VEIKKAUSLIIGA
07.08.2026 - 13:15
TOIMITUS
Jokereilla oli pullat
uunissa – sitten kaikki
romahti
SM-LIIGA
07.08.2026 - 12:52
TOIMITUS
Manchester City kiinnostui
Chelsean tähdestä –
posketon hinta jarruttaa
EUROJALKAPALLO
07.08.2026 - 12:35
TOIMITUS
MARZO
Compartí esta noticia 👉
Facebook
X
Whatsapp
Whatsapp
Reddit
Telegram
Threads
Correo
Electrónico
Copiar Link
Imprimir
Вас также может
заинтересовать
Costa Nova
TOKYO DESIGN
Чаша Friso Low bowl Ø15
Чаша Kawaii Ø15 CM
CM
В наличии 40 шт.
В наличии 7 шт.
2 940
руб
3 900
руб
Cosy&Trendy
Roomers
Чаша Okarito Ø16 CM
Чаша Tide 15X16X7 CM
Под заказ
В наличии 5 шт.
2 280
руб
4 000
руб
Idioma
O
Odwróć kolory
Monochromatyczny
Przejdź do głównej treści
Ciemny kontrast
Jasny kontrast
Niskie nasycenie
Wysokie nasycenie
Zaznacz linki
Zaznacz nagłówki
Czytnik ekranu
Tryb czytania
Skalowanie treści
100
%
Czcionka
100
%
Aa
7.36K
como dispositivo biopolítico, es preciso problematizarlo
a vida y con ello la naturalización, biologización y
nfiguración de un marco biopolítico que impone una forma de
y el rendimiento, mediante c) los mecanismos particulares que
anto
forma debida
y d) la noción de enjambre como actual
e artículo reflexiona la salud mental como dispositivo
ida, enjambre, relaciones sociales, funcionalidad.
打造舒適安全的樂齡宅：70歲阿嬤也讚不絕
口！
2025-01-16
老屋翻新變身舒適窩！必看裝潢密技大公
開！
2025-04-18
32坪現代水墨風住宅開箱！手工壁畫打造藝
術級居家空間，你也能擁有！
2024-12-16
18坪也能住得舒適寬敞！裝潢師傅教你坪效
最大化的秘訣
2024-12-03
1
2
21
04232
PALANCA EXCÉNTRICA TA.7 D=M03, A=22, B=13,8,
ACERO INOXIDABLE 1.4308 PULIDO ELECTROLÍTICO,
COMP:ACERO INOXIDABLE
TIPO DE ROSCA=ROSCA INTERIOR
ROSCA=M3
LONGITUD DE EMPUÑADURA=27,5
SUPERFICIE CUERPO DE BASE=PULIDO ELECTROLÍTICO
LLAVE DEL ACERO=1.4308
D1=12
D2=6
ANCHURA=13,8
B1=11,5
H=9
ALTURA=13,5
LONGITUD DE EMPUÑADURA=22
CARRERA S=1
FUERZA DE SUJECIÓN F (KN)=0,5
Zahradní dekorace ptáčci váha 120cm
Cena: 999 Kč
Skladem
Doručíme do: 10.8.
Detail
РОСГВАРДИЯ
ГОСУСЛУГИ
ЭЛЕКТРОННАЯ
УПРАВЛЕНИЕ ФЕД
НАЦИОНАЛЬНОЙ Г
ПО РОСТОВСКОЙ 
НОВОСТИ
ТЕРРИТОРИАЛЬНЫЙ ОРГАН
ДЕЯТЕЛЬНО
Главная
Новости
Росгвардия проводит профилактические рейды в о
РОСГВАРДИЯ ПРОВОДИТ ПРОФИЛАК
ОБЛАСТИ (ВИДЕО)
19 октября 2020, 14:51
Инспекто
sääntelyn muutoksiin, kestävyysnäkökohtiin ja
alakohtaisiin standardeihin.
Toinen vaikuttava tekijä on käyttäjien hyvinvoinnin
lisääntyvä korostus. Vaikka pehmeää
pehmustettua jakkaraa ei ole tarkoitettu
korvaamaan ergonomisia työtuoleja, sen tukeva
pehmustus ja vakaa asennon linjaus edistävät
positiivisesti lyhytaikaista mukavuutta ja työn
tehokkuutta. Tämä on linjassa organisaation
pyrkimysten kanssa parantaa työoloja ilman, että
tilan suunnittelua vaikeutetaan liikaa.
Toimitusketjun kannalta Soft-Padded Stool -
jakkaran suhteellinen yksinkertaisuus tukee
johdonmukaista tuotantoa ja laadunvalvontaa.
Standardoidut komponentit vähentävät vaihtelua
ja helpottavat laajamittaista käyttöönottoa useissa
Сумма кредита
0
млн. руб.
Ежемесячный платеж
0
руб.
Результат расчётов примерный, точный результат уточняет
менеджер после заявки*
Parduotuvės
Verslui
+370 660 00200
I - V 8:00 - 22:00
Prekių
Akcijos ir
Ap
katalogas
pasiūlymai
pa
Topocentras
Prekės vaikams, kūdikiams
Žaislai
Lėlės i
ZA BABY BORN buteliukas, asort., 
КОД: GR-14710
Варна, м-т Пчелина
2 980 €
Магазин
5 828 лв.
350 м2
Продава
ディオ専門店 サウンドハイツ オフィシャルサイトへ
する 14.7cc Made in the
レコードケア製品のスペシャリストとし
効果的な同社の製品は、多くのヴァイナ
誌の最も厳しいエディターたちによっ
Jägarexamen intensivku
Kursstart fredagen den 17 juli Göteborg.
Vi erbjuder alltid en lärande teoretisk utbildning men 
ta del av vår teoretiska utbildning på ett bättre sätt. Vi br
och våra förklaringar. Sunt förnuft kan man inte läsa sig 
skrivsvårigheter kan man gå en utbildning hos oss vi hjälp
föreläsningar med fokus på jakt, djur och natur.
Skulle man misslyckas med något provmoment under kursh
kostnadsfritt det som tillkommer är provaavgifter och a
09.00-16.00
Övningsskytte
........
■ **EXERCISE DESCRIPTION**
Extract the text from every one of the records above, copying each line word for word and keeping the original line order.

■ **ANSWER SECTION**
VEIKKAUSLIIGA
07.08.2026 - 13:15
TOIMITUS
Jokereilla oli pullat
uunissa – sitten kaikki
romahti
SM-LIIGA
07.08.2026 - 12:52
TOIMITUS
Manchester City kiinnostui
Chelsean tähdestä –
posketon hinta jarruttaa
EUROJALKAPALLO
07.08.2026 - 12:35
TOIMITUS
MARZO
Compartí esta noticia 👉
Facebook
X
Whatsapp
Whatsapp
Reddit
Telegram
Threads
Correo
Electrónico
Copiar Link
Imprimir
Вас также может
заинтересовать
Costa Nova
TOKYO DESIGN
Чаша Friso Low bowl Ø15
Чаша Kawaii Ø15 CM
CM
В наличии 40 шт.
В наличии 7 шт.
2 940
руб
3 900
руб
Cosy&Trendy
Roomers
Чаша Okarito Ø16 CM
Чаша Tide 15X16X7 CM
Под заказ
В наличии 5 шт.
2 280
руб
4 000
руб
Idioma
O
Odwróć kolory
Monochromatyczny
Przejdź do głównej treści
Ciemny kontrast
Jasny kontrast
Niskie nasycenie
Wysokie nasycenie
Zaznacz linki
Zaznacz nagłówki
Czytnik ekranu
Tryb czytania
Skalowanie treści
100
%
Czcionka
100
%
Aa
7.36K
como dispositivo biopolítico, es preciso problematizarlo
a vida y con ello la naturalización, biologización y
nfiguración de un marco biopolítico que impone una forma de
y el rendimiento, mediante c) los mecanismos particulares que
anto
forma debida
y d) la noción de enjambre como actual
e artículo reflexiona la salud mental como dispositivo
ida, enjambre, relaciones sociales, funcionalidad.
打造舒適安全的樂齡宅：70歲阿嬤也讚不絕
口！
2025-01-16
老屋翻新變身舒適窩！必看裝潢密技大公
開！
2025-04-18
32坪現代水墨風住宅開箱！手工壁畫打造藝
術級居家空間，你也能擁有！
2024-12-16
18坪也能住得舒適寬敞！裝潢師傅教你坪效
最大化的秘訣
2024-12-03
1
2
21
04232
PALANCA EXCÉNTRICA TA.7 D=M03, A=22, B=13,8,
ACERO INOXIDABLE 1.4308 PULIDO ELECTROLÍTICO,
COMP:ACERO INOXIDABLE
TIPO DE ROSCA=ROSCA INTERIOR
ROSCA=M3
LONGITUD DE EMPUÑADURA=27,5
SUPERFICIE CUERPO DE BASE=PULIDO ELECTROLÍTICO
LLAVE DEL ACERO=1.4308
D1=12
D2=6
ANCHURA=13,8
B1=11,5
H=9
ALTURA=13,5
LONGITUD DE EMPUÑADURA=22
CARRERA S=1
FUERZA DE SUJECIÓN F (KN)=0,5
Zahradní dekorace ptáčci váha 120cm
Cena: 999 Kč
Skladem
Doručíme do: 10.8.
Detail
РОСГВАРДИЯ
ГОСУСЛУГИ
ЭЛЕКТРОННАЯ
УПРАВЛЕНИЕ ФЕД
НАЦИОНАЛЬНОЙ Г
ПО РОСТОВСКОЙ 
НОВОСТИ
ТЕРРИТОРИАЛЬНЫЙ ОРГАН
ДЕЯТЕЛЬНО
Главная
Новости
Росгвардия проводит профилактические рейды в о
РОСГВАРДИЯ ПРОВОДИТ ПРОФИЛАК
ОБЛАСТИ (ВИДЕО)
19 октября 2020, 14:51
Инспекто
sääntelyn muutoksiin, kestävyysnäkökohtiin ja
alakohtaisiin standardeihin.
Toinen vaikuttava tekijä on käyttäjien hyvinvoinnin
lisääntyvä korostus. Vaikka pehmeää
pehmustettua jakkaraa ei ole tarkoitettu
korvaamaan ergonomisia työtuoleja, sen tukeva
pehmustus ja vakaa asennon linjaus edistävät
positiivisesti lyhytaikaista mukavuutta ja työn
tehokkuutta. Tämä on linjassa organisaation
pyrkimysten kanssa parantaa työoloja ilman, että
tilan suunnittelua vaikeutetaan liikaa.
Toimitusketjun kannalta Soft-Padded Stool -
jakkaran suhteellinen yksinkertaisuus tukee
johdonmukaista tuotantoa ja laadunvalvontaa.
Standardoidut komponentit vähentävät vaihtelua
ja helpottavat laajamittaista käyttöönottoa useissa
Сумма кредита
0
млн. руб.
Ежемесячный платеж
0
руб.
Результат расчётов примерный, точный результат уточняет
менеджер после заявки*
Parduotuvės
Verslui
+370 660 00200
I - V 8:00 - 22:00
Prekių
Akcijos ir
Ap
katalogas
pasiūlymai
pa
Topocentras
Prekės vaikams, kūdikiams
Žaislai
Lėlės i
ZA BABY BORN buteliukas, asort., 
КОД: GR-14710
Варна, м-т Пчелина
2 980 €
Магазин
5 828 лв.
350 м2
Продава
ディオ専門店 サウンドハイツ オフィシャルサイトへ
する 14.7cc Made in the
レコードケア製品のスペシャリストとし
効果的な同社の製品は、多くのヴァイナ
誌の最も厳しいエディターたちによっ
Jägarexamen intensivku
Kursstart fredagen den 17 juli Göteborg.
Vi erbjuder alltid en lärande teoretisk utbildning men 
ta del av vår teoretiska utbildning på ett bättre sätt. Vi br
och våra förklaringar. Sunt förnuft kan man inte läsa sig 
skrivsvårigheter kan man gå en utbildning hos oss vi hjälp
föreläsningar med fokus på jakt, djur och natur.
Skulle man misslyckas med något provmoment under kursh
kostnadsfritt det som tillkommer är provaavgifter och a
09.00-16.00
Övningsskytte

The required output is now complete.